A decisão sobre a proposta de reforma administrativa, mais uma vez adiada no Senado, evidencia a extrema complexidade da matéria. Põe a nu o embate entre o velho e novo que caracteriza os processos de transição social e dá origem a muitas das crises de governo.
Entre as várias resistências do relator Prisco Viana ao projeto, inquinando praticamente tudo de inconstitucional, apenas uma aparece com destaque: a estabilidade no emprego. Quem se atém ao noticiário pensa que ele se contentou em defender essa vantagem do servidor público.
A rigor, a flexibilização da estabilidade não teria efeito imediato nas finanças do governo. Salvo em alguns Estados, onde o inchaço dos quadros atinge proporções de calamidade, a quantidade de servidores não é exagerada. Comparado com outros países, o Brasil tem um número relativamente menor de funcionários públicos.
A revisão da regra é, acima de tudo, um sinal para o futuro. Permitirá a melhoria estrutural e de qualidade do serviço público. Não produzirá demissão em massa. Dificilmente passará sem salvaguardas para a dispensa imotivada ou por razões pessoais ou políticas pelos poderosos de plantão.
Há outros aspectos do parecer (talvez mais importantes) que estão esquecidos. O deputado questiona, por exemplo, a mudança do regime jurídico único e o fim da autonomia do Congresso para decidir sobre os seus próprios salários e os do Judiciário.
O regime jurídico único, reinstituído pela Constituição de 1988, subordina o serviço público ao requerimento universal do concurso público. Retornou-se à década de 30, jogando-se no lixo o avanço experimentado com os regimes das autarquias e fundações. Enrijeceu-se tremendamente a administração.
O principal foco de distorções administrativas nascido em 1988 foi, contudo, a referida autonomia do Legislativo (federal e estadual) na área salarial. Sob o argumento da necessidade de preservar a independência dos Poderes, novamente invocado pelo relator, a nova Carta Magna inovou para pior, confundindo independência com interdependência.
A revolução norte-americana e a Constituição de Filadélfia (1787) concretizaram, como se sabe, muitos ideais do liberalismo político e serviram de modelo para a construção do presidencialismo brasileiro. Uma de suas características básicas é o mecanismo de pesos e contrapesos ("checks and balances) para evitar decisão unilateral ou domínio de um dos Poderes.
O Legislativo pode ser questionado pelo Executivo por meio do veto. Não se trata de bloquear a decisão, mas de pedir que ela seja reconsiderada ou se derrube o veto, sob quórum qualificado, se assim julgado conveniente. No Brasil, numa matéria relevante como a de dispor sobre os recursos do contribuinte, o mecanismo morreu. O Congresso e as Assembléias Legislativas decidem unilateralmente. Resta ao Tesouro pagar.
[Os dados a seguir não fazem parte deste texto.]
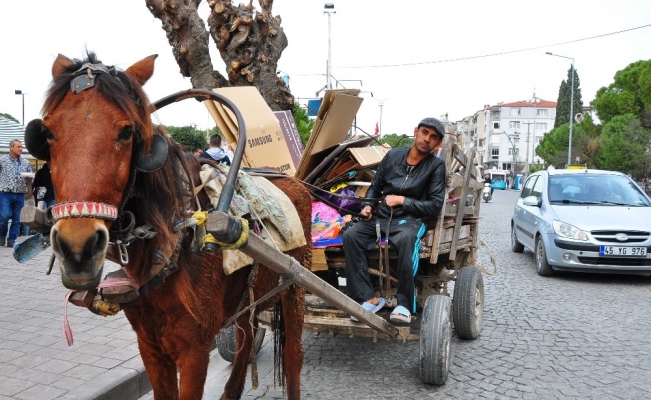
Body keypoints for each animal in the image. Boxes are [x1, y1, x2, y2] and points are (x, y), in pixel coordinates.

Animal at [25, 53, 310, 400]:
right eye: (48, 133)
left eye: (127, 132)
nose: (77, 248)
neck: (174, 244)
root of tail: (294, 180)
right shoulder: (150, 347)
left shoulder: (194, 352)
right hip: (248, 299)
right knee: (245, 339)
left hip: (295, 285)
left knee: (294, 354)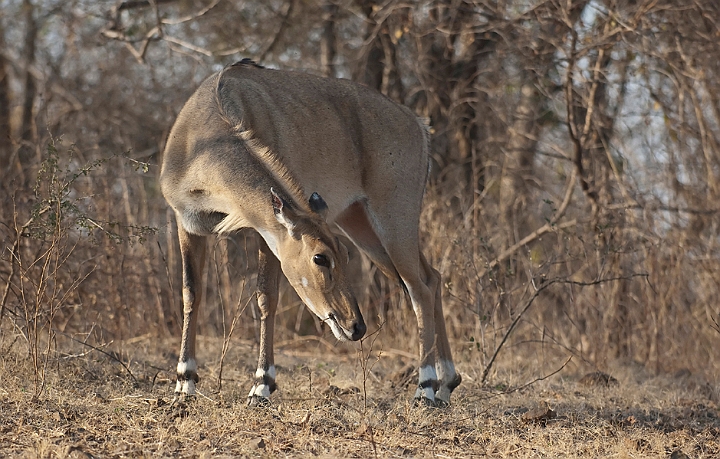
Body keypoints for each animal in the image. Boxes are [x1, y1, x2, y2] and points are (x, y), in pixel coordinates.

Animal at [160, 60, 462, 406]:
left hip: (395, 218)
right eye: (322, 257)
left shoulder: (265, 231)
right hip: (360, 224)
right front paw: (185, 382)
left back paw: (425, 388)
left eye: (341, 255)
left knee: (419, 287)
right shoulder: (186, 223)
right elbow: (190, 293)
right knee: (431, 277)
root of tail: (419, 125)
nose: (356, 326)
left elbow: (265, 297)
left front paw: (262, 386)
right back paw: (446, 384)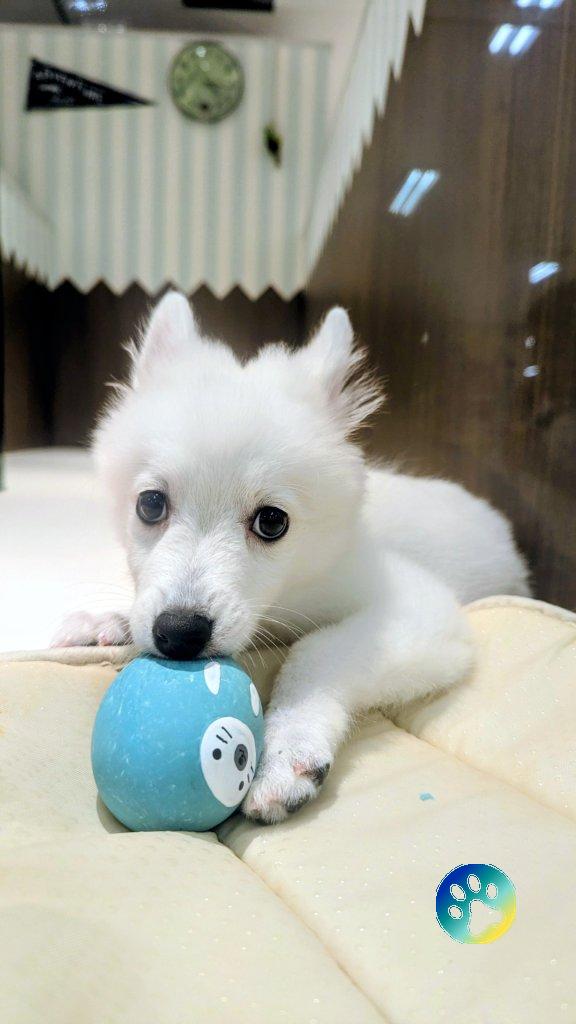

A proposta não retira a iniciativa do Congresso na matéria. Apenas subordina a decisão sobre salários à regra geral do projeto de lei e da sanção presidencial, incluindo, portanto, a hipótese do veto. Nos EUA, recentemente, o presidente Clinton ameaçou vetar decisão do Legislativo sobre cortes de despesas. Ninguém falou em quebra de princípio democrático.
A reinstituição do veto ao aumento de salário é medida essencial para aumentar o controle da sociedade sobre essas decisões. Chama a atenção da mídia. Obriga o Congresso a repensar. Protege melhor o cidadão e o contribuinte. Reforça o sistema de pesos e contrapesos. Não cassa a independência dos parlamentares.
A presente autonomia tem sido fonte de inadmissíveis privilégios. Já existe Estado onde a despesa com aqueles dois Poderes ultrapassa 25% dos gastos totais com pessoal. No governo federal, a mesma despesa mais do que triplicou sua proporção desde 1988. Na Justiça e no Ministério Público, há salários -e mesmo aposentadorias- superiores aos de juízes em serviço ativo nas cortes supremas de países ricos.
É preciso deixar de ver o parecer Prisco Viana apenas pelo seu lado contrário à flexibilização da estabilidade do servidor público no emprego. Há outros aspectos que precisam ser objeto de igual ou maior reflexão e debate.